Pourquoi suis-je ému par le décès de Steve…

Début des années 80, j’ai créé avec un ami, Yves Guffroy, le premier club micro-informatique jamais créé dans un lycée en France. A l’époque, seuls les clubs Microtel permettaient l’accès à la micro-informatique, sous contraintes, et à des gens triés sur le volet.

Nous avions demandé deux subventions à l’éducation nationale, au travers d’un machin qui s’appelait le PACTE. Pour obtenir deux fois l’équivalent d’un peu plus de €4000. €2000 pour l’aménagement des locaux, et €2000 pour l’achat de matériel. Nous avions également créé une association, pour le cadre légal. Nous avions aussi embarqué notre professeur de physique (et professeur principal) dans l’histoire, car il fallait une caution pédagogique. Bien sûr, pour lui c’était du chinois.

Quelques semaines plus tard, nous sommes Yves et moi, convoqués dans le bureau du proviseur, interrompus en plein cours. Là, outre le proviseur, nous attend un vieux bonhomme (il devait avoir au moins 40 ans), nous regardant d’un air soupçonneux. Il s’agissait d’un inspecteur de l’éducation nationale, spécialement venu de Paris, qui voulait savoir qui avait eu l’audace de monter un PACTE pour obtenir un financement destiné à soit-disant acquérir des outils informatiques, alors que les matériels achetés par l’éducation nationale ne coûtaient jamais moins de €15000 à l’époque!
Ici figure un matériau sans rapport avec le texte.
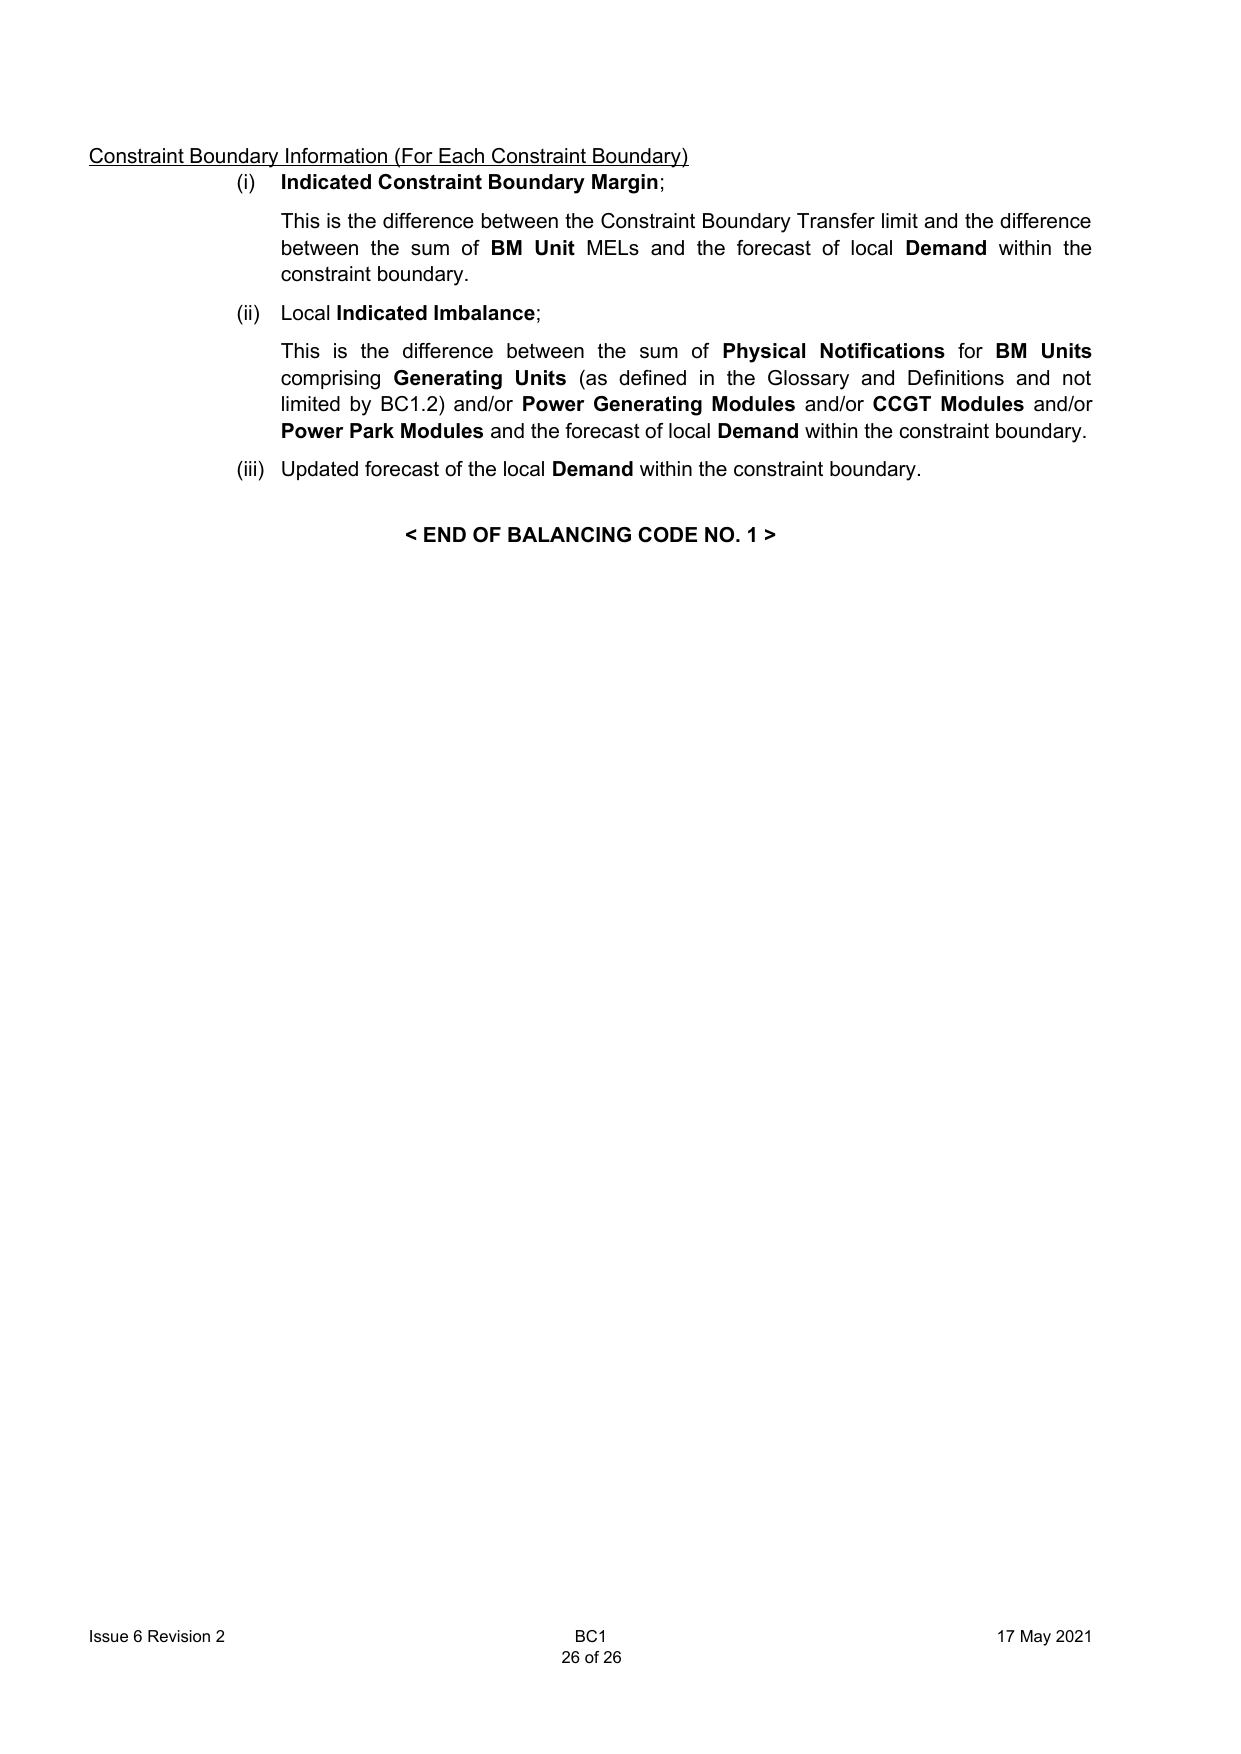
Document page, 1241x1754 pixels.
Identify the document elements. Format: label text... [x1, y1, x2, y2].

Après une bonne heure d’explications, il nous a renvoyé dans notre classe. Quelques semaines plus tard, l’association recevait ses €4000. Nous avons rapidement acquis trois machines: un Pet Commodore 32, un TRS 80 model II, et un Apple II double floppy.

Lecteur de l’ »Ordinateur Individuel » (OI), cela paraissait le meilleur choix pour l’époque. Et par l’OI, et certaines publications US ou UK (Bytes…), nous connaissions déjà Steve Jobs. Car si derrière le TRS et le Pet32, il y avait des entreprises, derrière l’Apple, il y avait deux vrais gens. Comme nous.

la photo que je préfère: malicieux et pas conquérant

C’est comme ça que Steve Jobs est entré dans ma vie. Un peu comme PPDA entrait dans la vie de milliers de français, ou Mickey dans celle de millions d’enfants. Sauf que Mickey est immortel, et PPDA, maintenant, on s’en fout un peu. Comme de surcroît j’ai une tendance à la fidélité, j’ai toujours suivi la carrière de Steve, de loin, et même parfois de très loin. John Sculley est ainsi devenu mon ennemi (en plus il venait de chez Pepsi, moi qui suis fan de Coca… Double peine!).

Fin des années 80, je travaillais sur un Atari 1040ST. Début 90, j’utilisais des Macintosh. Depuis 2000 des PC et mon smartphone est sous Androïd, car je ne suis pas du tout iPhone. Je ne suis pas un FanBoy.

Steve, comme d’autres d’ailleurs, faisait partie de ma vie. Un peu comme ces vieux potes dont on parle de temps en temps, que l’on essaie parfois de joindre infructueusement, mais auxquels on pense souvent. Il y a eu Gary Gygax, Boyd Coddington et bien d’autres disparus et pas remplacés.  Il y a encore Peter Adkison, Stan Lee, Michael Moorcock (lui je l’ai vu), que je peux encore rencontrer, et qui peuvent encore donner un peu de leur génie au monde.

Mais là ou ces derniers sont quand même des potes un peu confidentiels, Steve, tout le monde le connaissait. Ce qui rendait sa proximité encore plus forte. Et sa disparition encore plus difficile. La disparition de Gary Gygax et de Boyd Coddington , a été plus supportable.

Plus supportable, car pas martelée toute la journée. Pas affichée partout, sur tous les écrans, toutes les unes, et dans toutes les conversations. Pas entourée de discours au mieux lénifiants, au pire haineux, mais toujours mal informés. De ces discours qui vous donnent envie de réagir assez mal.

La disparition de Steve fait plus mal, parce qu’elle ne s’est pas faite dans l’intimité. L’intimité que l’on aimerait donner à un vieux pote qui disparaît.

Je t’aime bien Steve. Tu me manques déjà.